TASK GOAL: When you reproduce the data, keep every word exactly as it stands and leave the pictures out.

PROVIDED DATA:

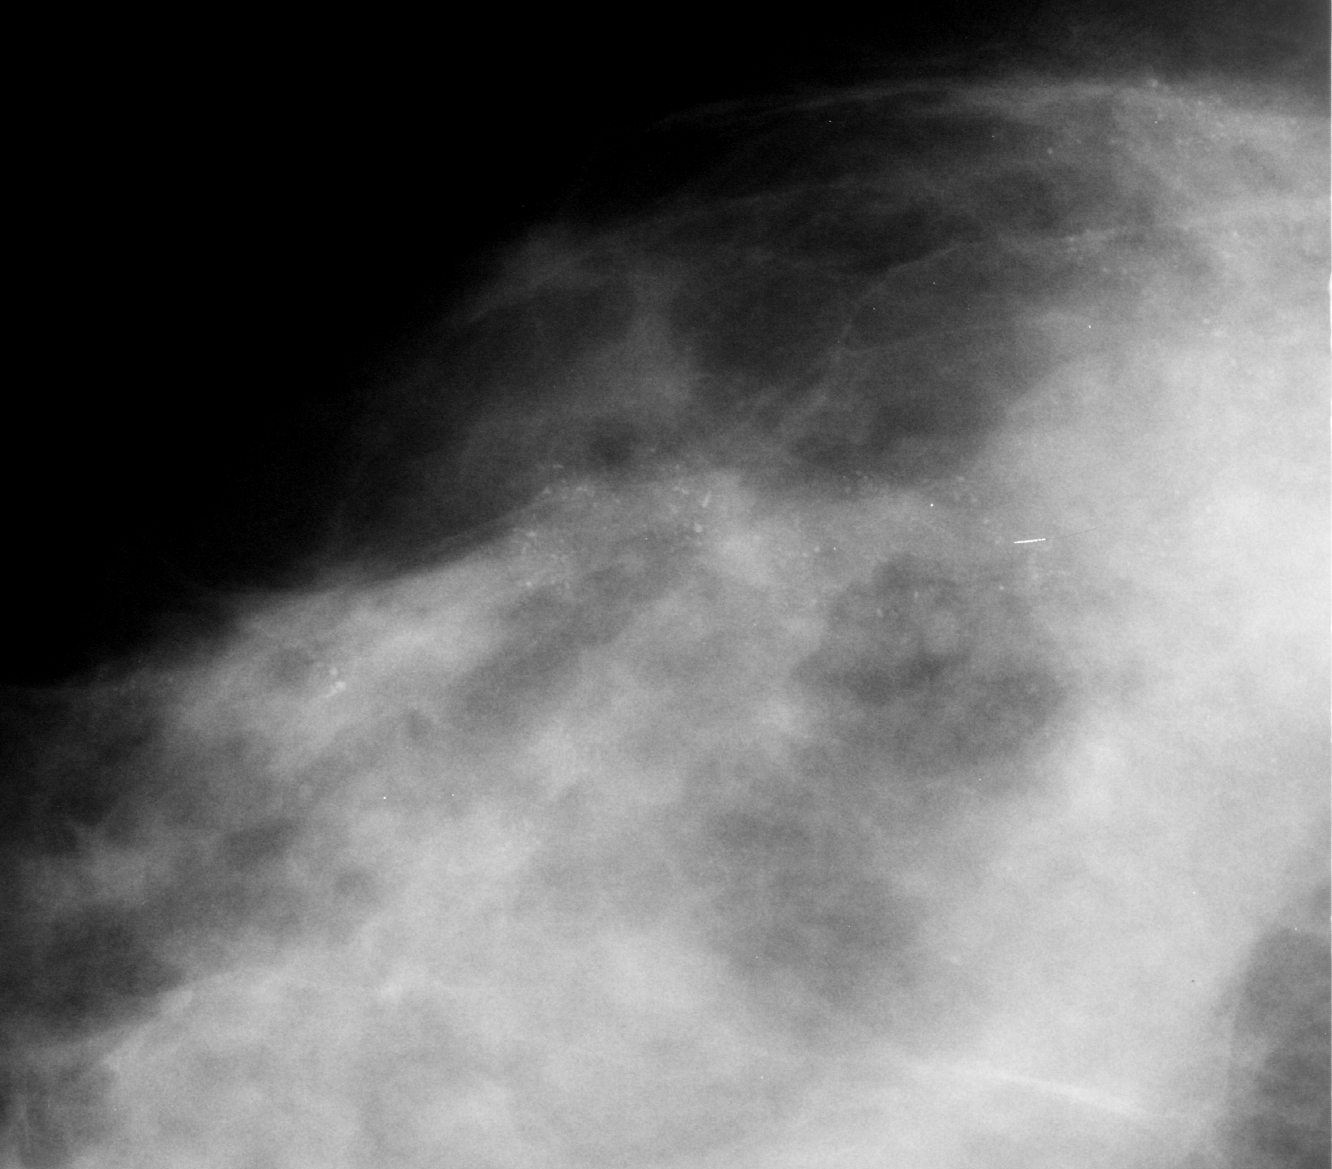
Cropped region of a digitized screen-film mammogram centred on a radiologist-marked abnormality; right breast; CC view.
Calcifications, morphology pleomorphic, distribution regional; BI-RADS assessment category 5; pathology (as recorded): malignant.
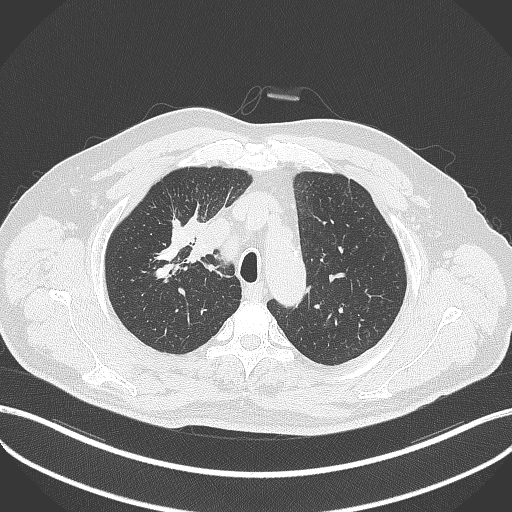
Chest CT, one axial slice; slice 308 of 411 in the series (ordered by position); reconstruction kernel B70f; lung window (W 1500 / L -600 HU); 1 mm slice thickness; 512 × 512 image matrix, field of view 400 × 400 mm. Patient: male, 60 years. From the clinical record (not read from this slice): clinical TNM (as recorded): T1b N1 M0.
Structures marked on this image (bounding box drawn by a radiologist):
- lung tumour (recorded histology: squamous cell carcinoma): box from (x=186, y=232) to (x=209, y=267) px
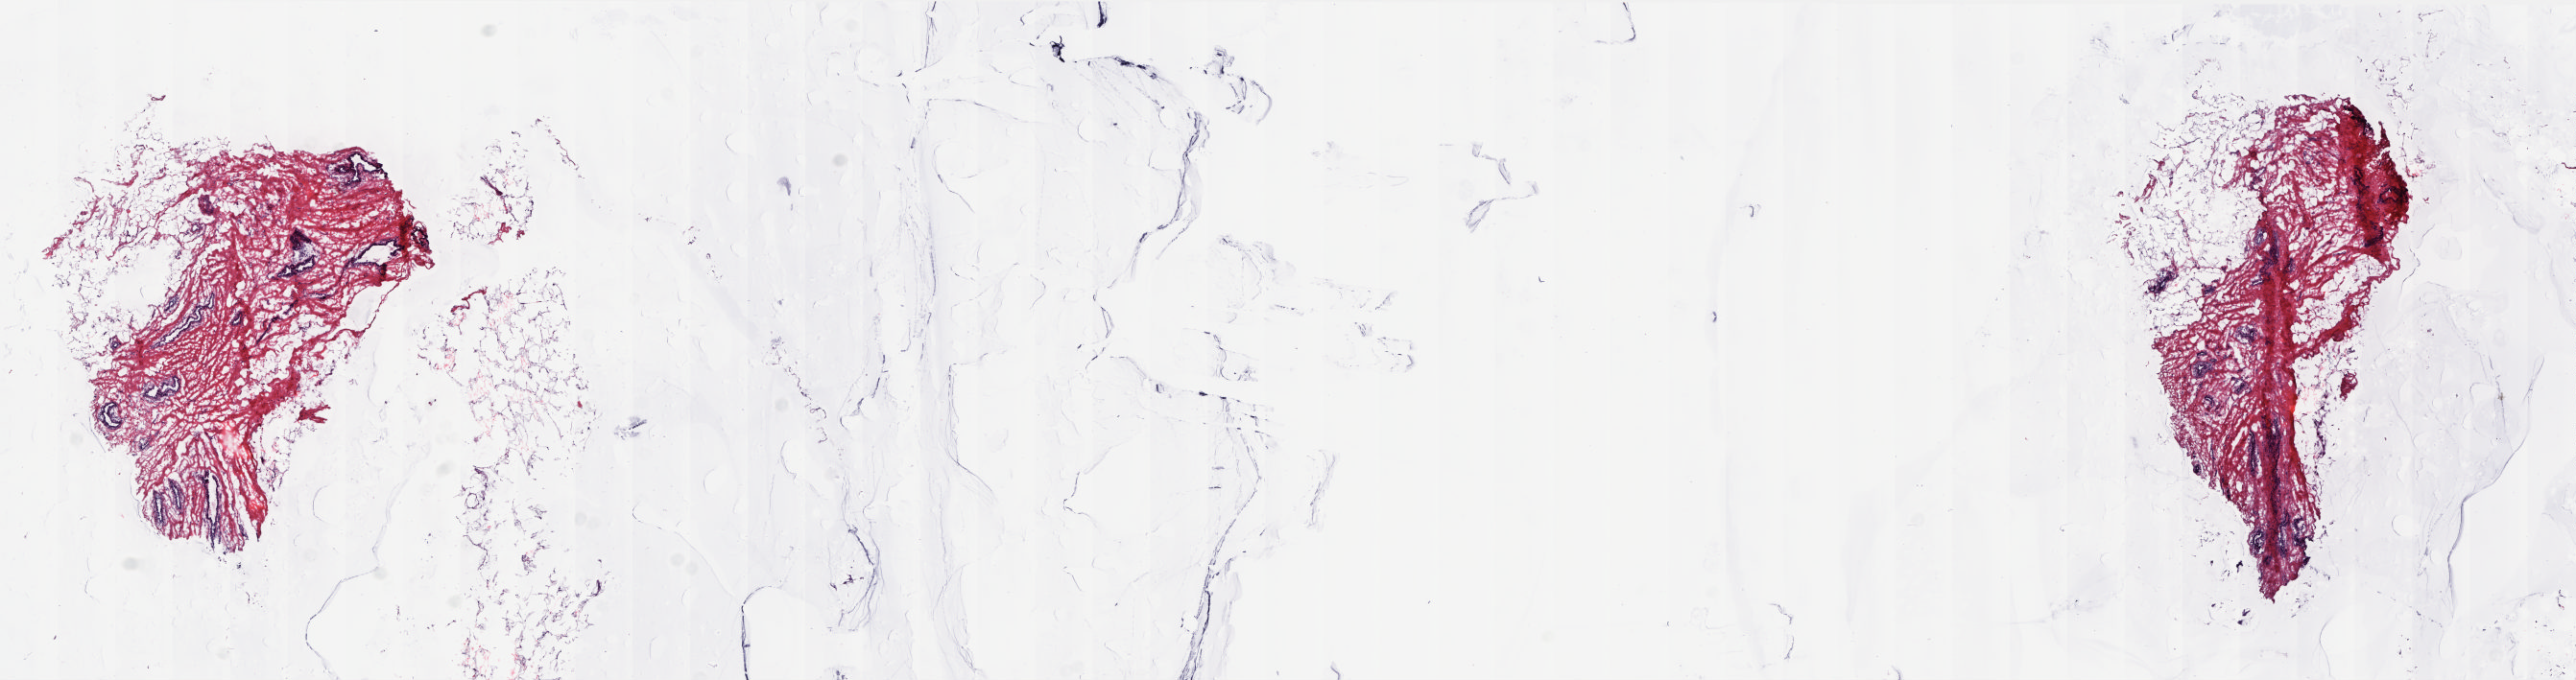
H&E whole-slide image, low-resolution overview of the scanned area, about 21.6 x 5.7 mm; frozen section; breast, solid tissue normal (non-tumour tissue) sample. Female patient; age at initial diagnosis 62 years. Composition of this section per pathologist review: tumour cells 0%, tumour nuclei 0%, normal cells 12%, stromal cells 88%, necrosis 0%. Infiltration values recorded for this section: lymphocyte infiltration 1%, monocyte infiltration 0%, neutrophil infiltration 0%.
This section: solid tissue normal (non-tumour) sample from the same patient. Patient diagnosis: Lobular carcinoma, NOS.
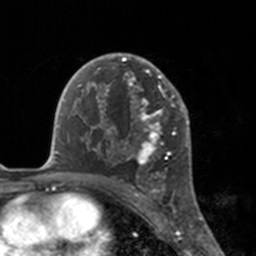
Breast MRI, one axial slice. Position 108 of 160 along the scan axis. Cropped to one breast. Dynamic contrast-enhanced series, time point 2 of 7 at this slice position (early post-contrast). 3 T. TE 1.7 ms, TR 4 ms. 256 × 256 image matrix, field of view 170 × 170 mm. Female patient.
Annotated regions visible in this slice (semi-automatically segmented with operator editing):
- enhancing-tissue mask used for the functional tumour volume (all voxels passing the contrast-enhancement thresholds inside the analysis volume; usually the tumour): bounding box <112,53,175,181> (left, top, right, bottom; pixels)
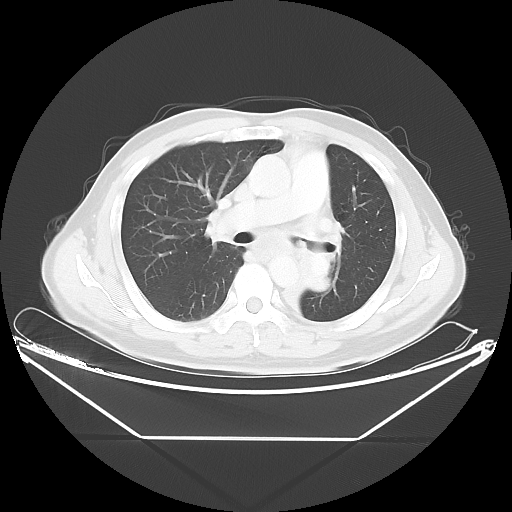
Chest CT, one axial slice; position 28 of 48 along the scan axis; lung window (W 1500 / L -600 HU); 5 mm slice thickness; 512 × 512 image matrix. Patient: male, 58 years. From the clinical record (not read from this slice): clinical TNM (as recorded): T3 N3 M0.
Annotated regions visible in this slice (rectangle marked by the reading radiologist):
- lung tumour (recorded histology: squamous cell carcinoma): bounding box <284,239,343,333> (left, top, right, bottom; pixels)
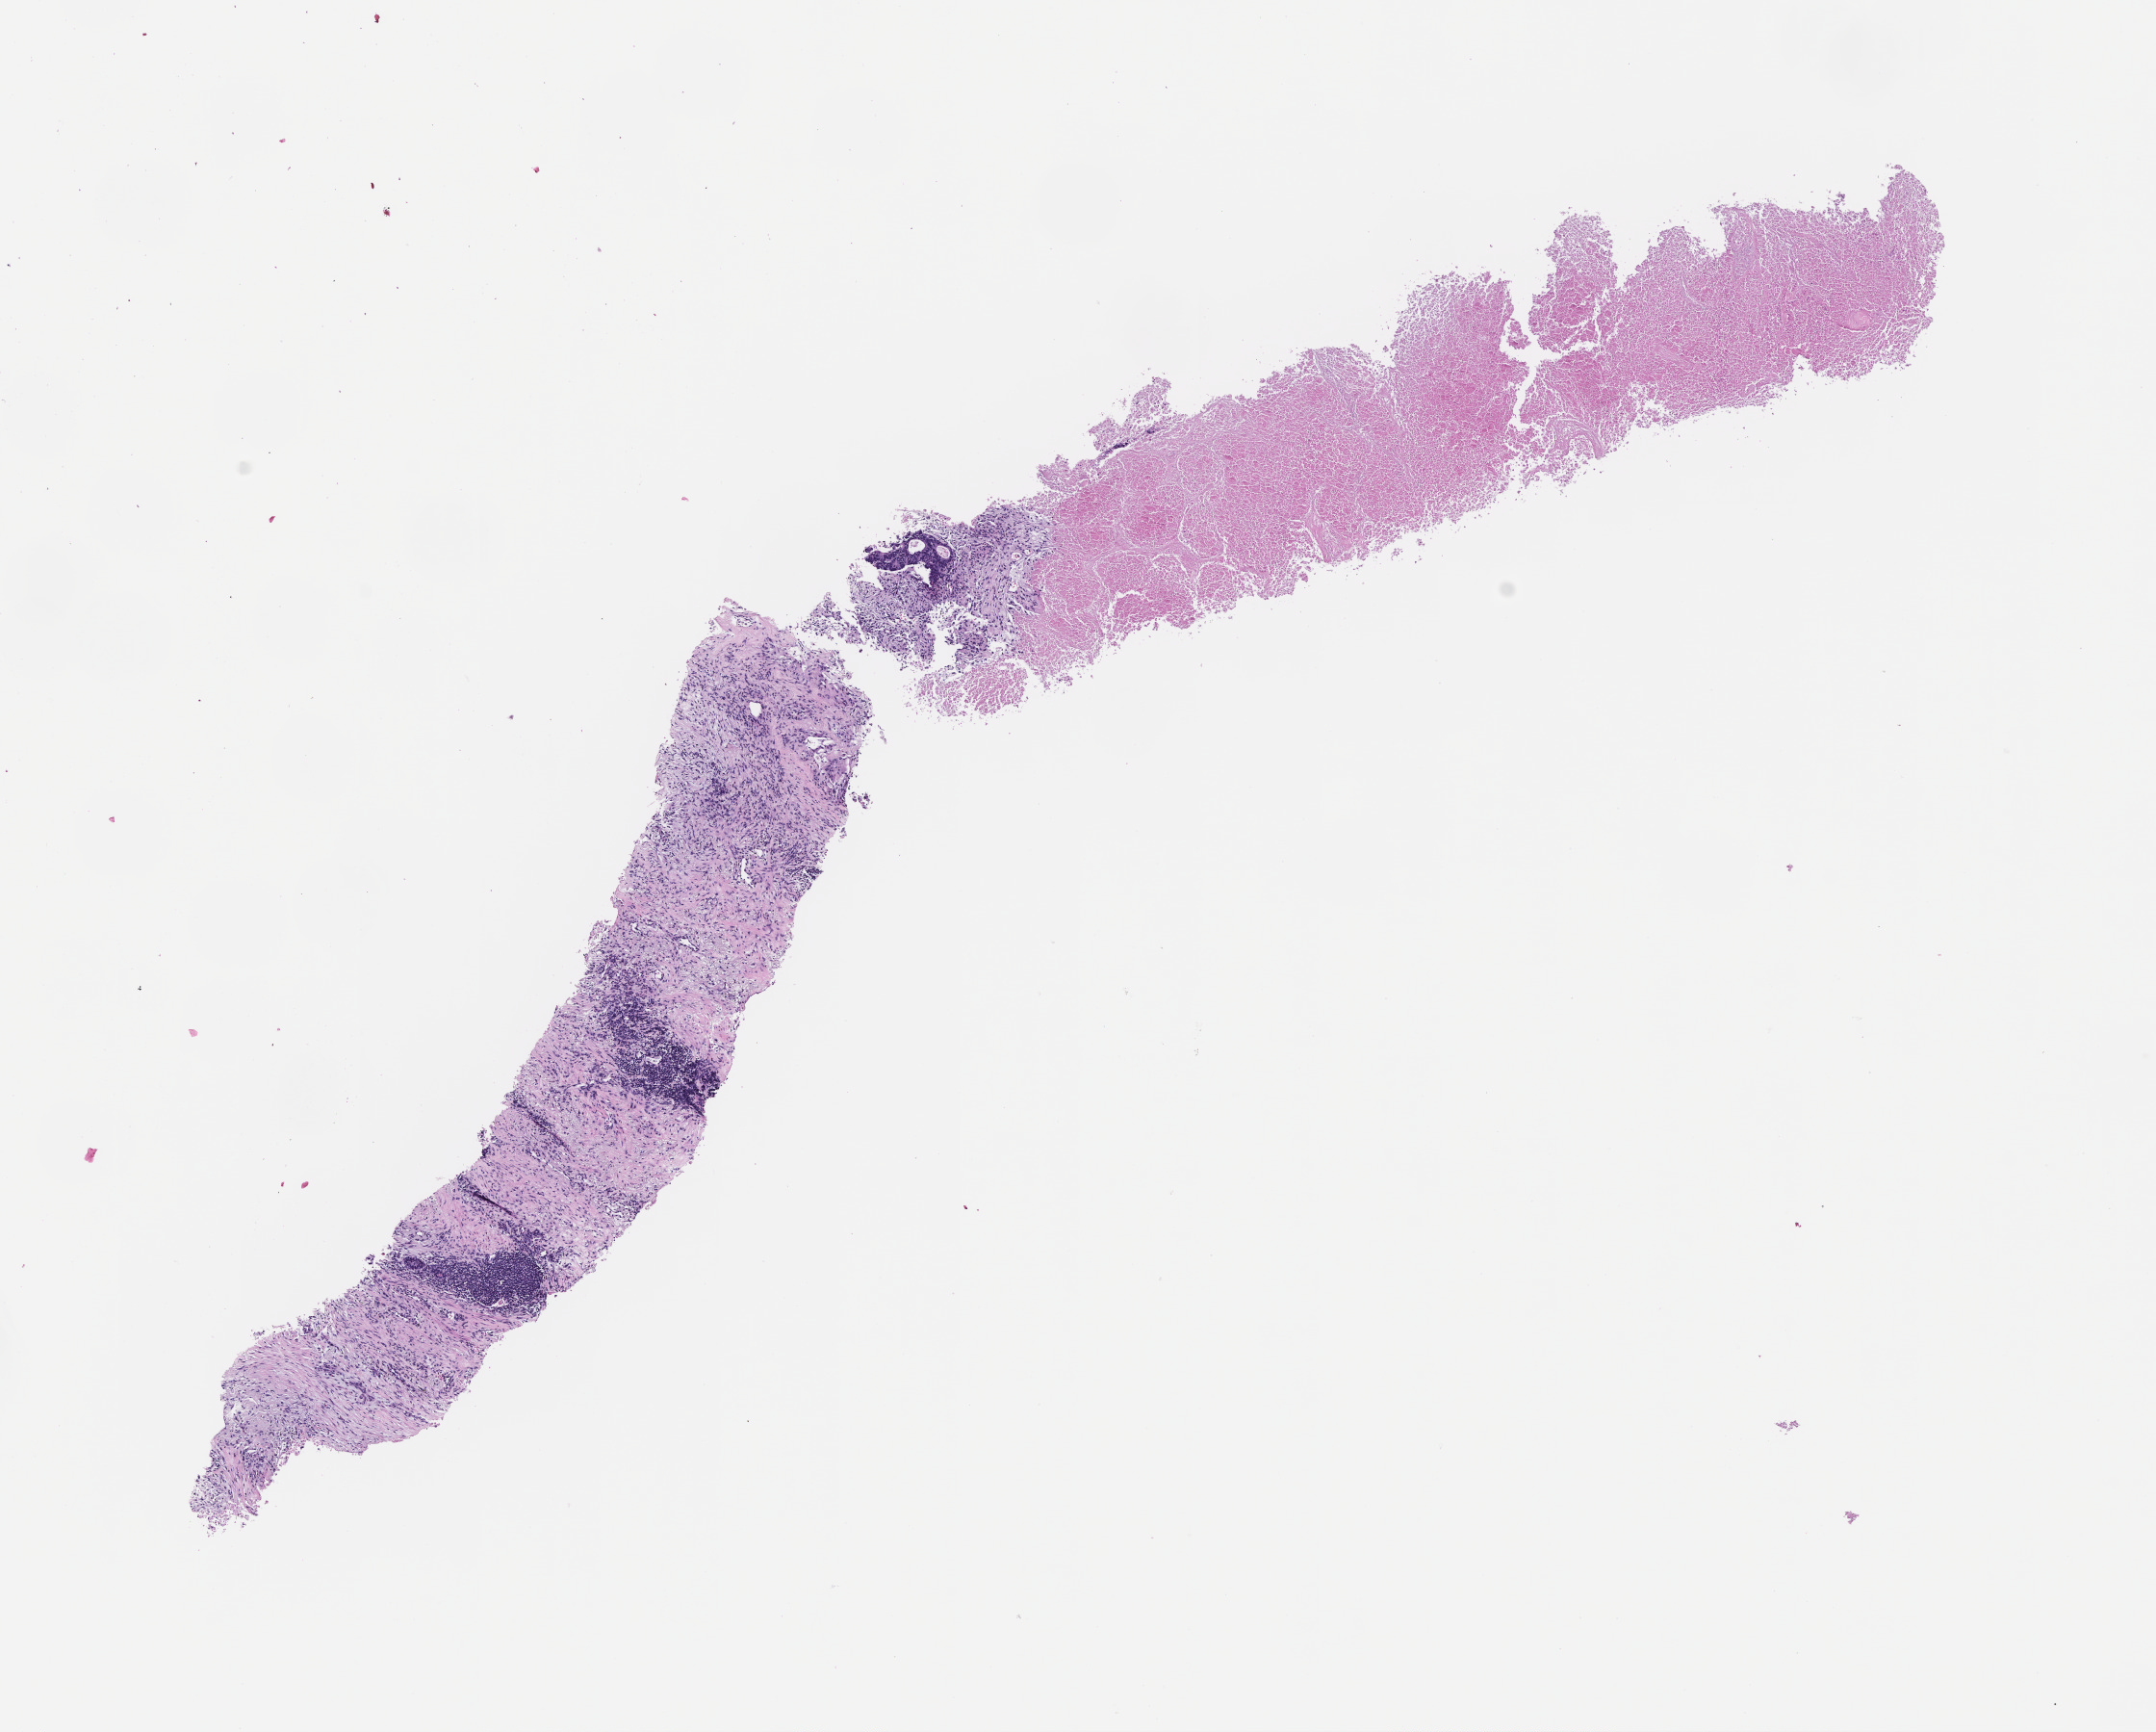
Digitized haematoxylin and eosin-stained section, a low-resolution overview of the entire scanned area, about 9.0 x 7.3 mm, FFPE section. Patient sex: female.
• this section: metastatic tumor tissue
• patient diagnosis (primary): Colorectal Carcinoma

SOLUTION:
Cropped region of a digitized screen-film mammogram centred on a radiologist-marked abnormality; right breast; CC view.
Calcifications, morphology pleomorphic, distribution regional; BI-RADS assessment category 5; pathology (as recorded): malignant.
Chest CT, one axial slice; slice 308 of 411 in the series (ordered by position); reconstruction kernel B70f; lung window (W 1500 / L -600 HU); 1 mm slice thickness; 512 × 512 image matrix, field of view 400 × 400 mm. Patient: male, 60 years. From the clinical record (not read from this slice): clinical TNM (as recorded): T1b N1 M0.
Structures marked on this image (bounding box drawn by a radiologist):
- lung tumour (recorded histology: squamous cell carcinoma): box from (x=186, y=232) to (x=209, y=267) px
H&E whole-slide image, low-resolution overview of the scanned area, about 21.6 x 5.7 mm; frozen section; breast, solid tissue normal (non-tumour tissue) sample. Female patient; age at initial diagnosis 62 years. Composition of this section per pathologist review: tumour cells 0%, tumour nuclei 0%, normal cells 12%, stromal cells 88%, necrosis 0%. Infiltration values recorded for this section: lymphocyte infiltration 1%, monocyte infiltration 0%, neutrophil infiltration 0%.
This section: solid tissue normal (non-tumour) sample from the same patient. Patient diagnosis: Lobular carcinoma, NOS.
Breast MRI, one axial slice. Position 108 of 160 along the scan axis. Cropped to one breast. Dynamic contrast-enhanced series, time point 2 of 7 at this slice position (early post-contrast). 3 T. TE 1.7 ms, TR 4 ms. 256 × 256 image matrix, field of view 170 × 170 mm. Female patient.
Annotated regions visible in this slice (semi-automatically segmented with operator editing):
- enhancing-tissue mask used for the functional tumour volume (all voxels passing the contrast-enhancement thresholds inside the analysis volume; usually the tumour): bounding box <112,53,175,181> (left, top, right, bottom; pixels)
Chest CT, one axial slice; position 28 of 48 along the scan axis; lung window (W 1500 / L -600 HU); 5 mm slice thickness; 512 × 512 image matrix. Patient: male, 58 years. From the clinical record (not read from this slice): clinical TNM (as recorded): T3 N3 M0.
Annotated regions visible in this slice (rectangle marked by the reading radiologist):
- lung tumour (recorded histology: squamous cell carcinoma): bounding box <284,239,343,333> (left, top, right, bottom; pixels)
Digitized haematoxylin and eosin-stained section, a low-resolution overview of the entire scanned area, about 9.0 x 7.3 mm, FFPE section. Patient sex: female.
• this section: metastatic tumor tissue
• patient diagnosis (primary): Colorectal Carcinoma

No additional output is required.